Heureusement, la solidarité s’est exprimée de manière émouvante. Au Pérou, un front de solidarité s’est organisé. Le 11 juin, les manifestations de protestation contre le massacre ont eu lieu dans plusieurs villes du pays. A Lima, la capitale qui, traditionnellement, tourne le dos au reste du pays, 4000 personnes ont marché encadrés sous la menace de 2500 policiers, des affrontements se sont déroulés près du siège du parlement. A Arequipa, plus de 6000 personnes ont manifesté. Dans la région de La Joya, la route Panaméricaine a été bloquée. A Puno, il y a eu une grève et le siège du gouvernement a été attaqué. D’autres manifestations ont eu lieu à Piura, Chiclayo, Tarapoto, Pucallpa, Cusco, Moquegua et dans beaucoup d’autres villes.

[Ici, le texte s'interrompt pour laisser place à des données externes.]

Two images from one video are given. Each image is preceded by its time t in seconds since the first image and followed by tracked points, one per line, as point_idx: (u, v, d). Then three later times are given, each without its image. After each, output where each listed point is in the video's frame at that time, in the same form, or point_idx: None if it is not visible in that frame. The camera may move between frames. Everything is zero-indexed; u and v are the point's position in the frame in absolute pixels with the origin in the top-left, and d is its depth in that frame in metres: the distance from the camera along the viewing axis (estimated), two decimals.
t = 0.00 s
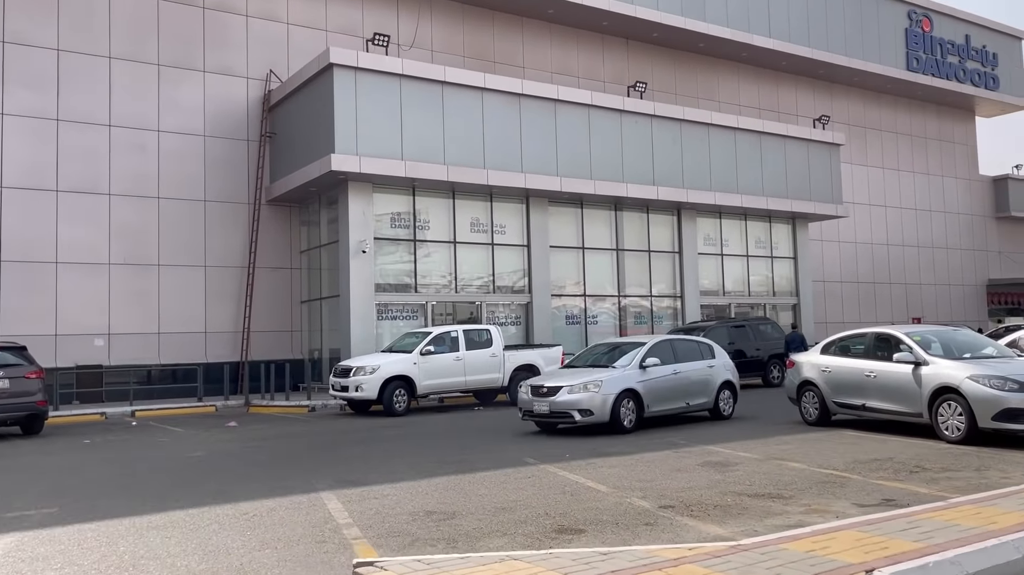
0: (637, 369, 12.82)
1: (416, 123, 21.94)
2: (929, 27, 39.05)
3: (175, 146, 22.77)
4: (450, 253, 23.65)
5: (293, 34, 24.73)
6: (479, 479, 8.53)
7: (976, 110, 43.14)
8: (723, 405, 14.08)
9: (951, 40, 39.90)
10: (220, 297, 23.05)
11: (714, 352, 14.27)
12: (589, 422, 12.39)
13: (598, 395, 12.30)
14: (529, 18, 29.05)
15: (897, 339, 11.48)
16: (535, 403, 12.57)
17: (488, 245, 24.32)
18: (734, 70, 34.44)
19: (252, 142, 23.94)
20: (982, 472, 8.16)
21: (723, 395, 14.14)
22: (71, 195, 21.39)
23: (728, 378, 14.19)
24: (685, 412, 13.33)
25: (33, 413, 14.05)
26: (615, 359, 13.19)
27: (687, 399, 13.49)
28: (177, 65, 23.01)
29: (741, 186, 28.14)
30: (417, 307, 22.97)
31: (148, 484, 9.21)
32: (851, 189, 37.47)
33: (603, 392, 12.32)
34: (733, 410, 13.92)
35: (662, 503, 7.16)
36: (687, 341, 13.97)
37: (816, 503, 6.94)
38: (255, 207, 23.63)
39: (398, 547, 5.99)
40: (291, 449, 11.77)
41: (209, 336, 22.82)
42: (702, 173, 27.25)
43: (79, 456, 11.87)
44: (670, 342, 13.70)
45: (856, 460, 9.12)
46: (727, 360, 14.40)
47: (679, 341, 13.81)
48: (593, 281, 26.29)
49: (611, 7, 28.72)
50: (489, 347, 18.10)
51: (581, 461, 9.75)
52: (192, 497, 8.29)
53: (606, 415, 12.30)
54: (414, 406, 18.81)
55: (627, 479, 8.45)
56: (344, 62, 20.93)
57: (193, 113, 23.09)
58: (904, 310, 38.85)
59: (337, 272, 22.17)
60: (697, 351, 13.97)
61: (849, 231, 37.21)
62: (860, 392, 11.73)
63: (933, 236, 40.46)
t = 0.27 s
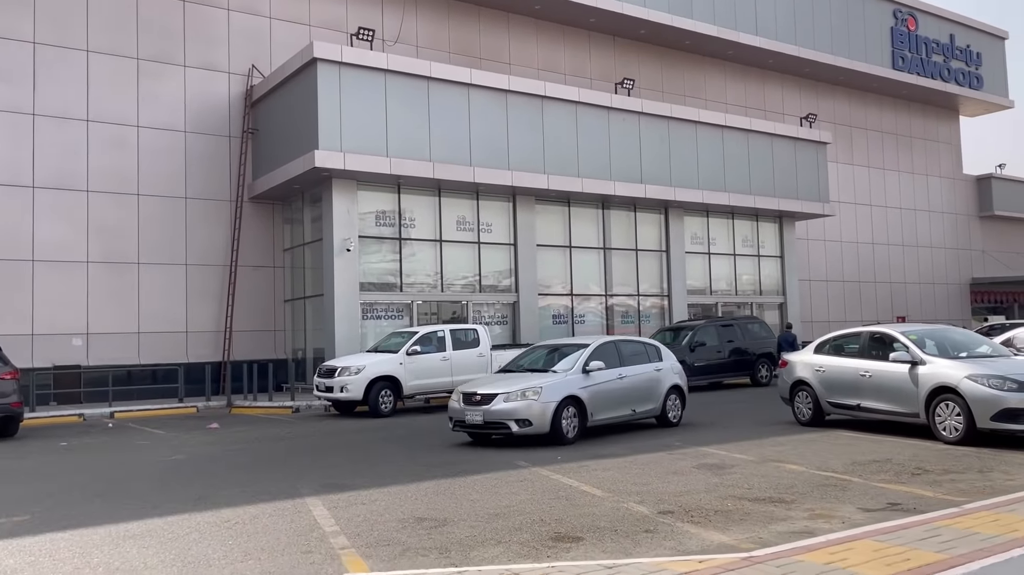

A l’étranger, de nombreuses actions de protestation ont été organisées face aux ambassades péruviennes ; à New York, Los Angeles, Madrid, Barcelone, Paris, Grèce, Montréal, Costa Rica, Belgique…

Des protestations se sont élevées de la part de la chargée des affaires indigènes à l’ONU et de la Cour interaméricaine des droits de l’Homme. Des journaux étrangers ont dénoncé sans ambiguïté le massacre, comme La Jornada au Mexique. La colère a d’autant plus augmenté suite aux déclarations du président Garcia à la presse européenne selon lesquelles les indigènes « ne sont pas des citoyens de première catégorie ».

La jungle continue à se mobiliser, à Yurimaguas, dans la zone de Machiguenga del Cusco et dans d’autres régions. Les frères de l’Amazone et ceux qui les soutiennent exigent l’abrogation des décrets-lois 1090 et 1064 et d’autres encore, qui ouvrent la voie au saccage et au pillage de la jungle. Comme on l’a vu, malgré le fait qu’une commission parlementaire ait jugé certains d’entre eux comme non constitutionnels, le parlement a décidé de ne pas en débattre et s’est contenté de les « suspendre » comme le souhaitait l’APRA. Sept parlementaires qui ont protesté contre cette irrégularité ont été suspendus pour 120 jours, faisant en sorte que l’ultra-droite (l’APRA, Unité nationale et les fujimoristes) auront dans leurs mains l’élection du prochain bureau du parlement.

Le gouvernement a créé une « table du dialogue » de laquelle est exclue la principale organisation représentative des indigènes d’Amazonie, l’AIDESEP, dont le dirigeant a dû se réfugier à l’ambassade du Nicaragua puisque le gouvernement l’accuse des crimes du 5 juin ordonnés par Alan Garcia.

La lutte amazonienne continue, pour exiger le respect de la jungle. Les indigènes savent que ce qui est en jeu est leur propre survie. Nous espérons que la population mondiale prenne conscience du fait qu’ils luttent en défense de toute l’humanité car l’Amazonie et le poumon du monde.

BLANCO Hugo
* Hugo Blanco fut un des dirigeants du soulèvement paysan de la région de Cuzco, au Pérou, au début des années 1960, symbole de l’unité et du renouveau de la gauche révolutionnaire péruvienne en 1978-1980. Il a à plusieurs reprises été emprisonné, menacé de mort, exilé et libéré grâce a la solidarité internationale. Il a été un des dirigeants centraux du syndicalisme paysan péruvien et de la IVe Internationale.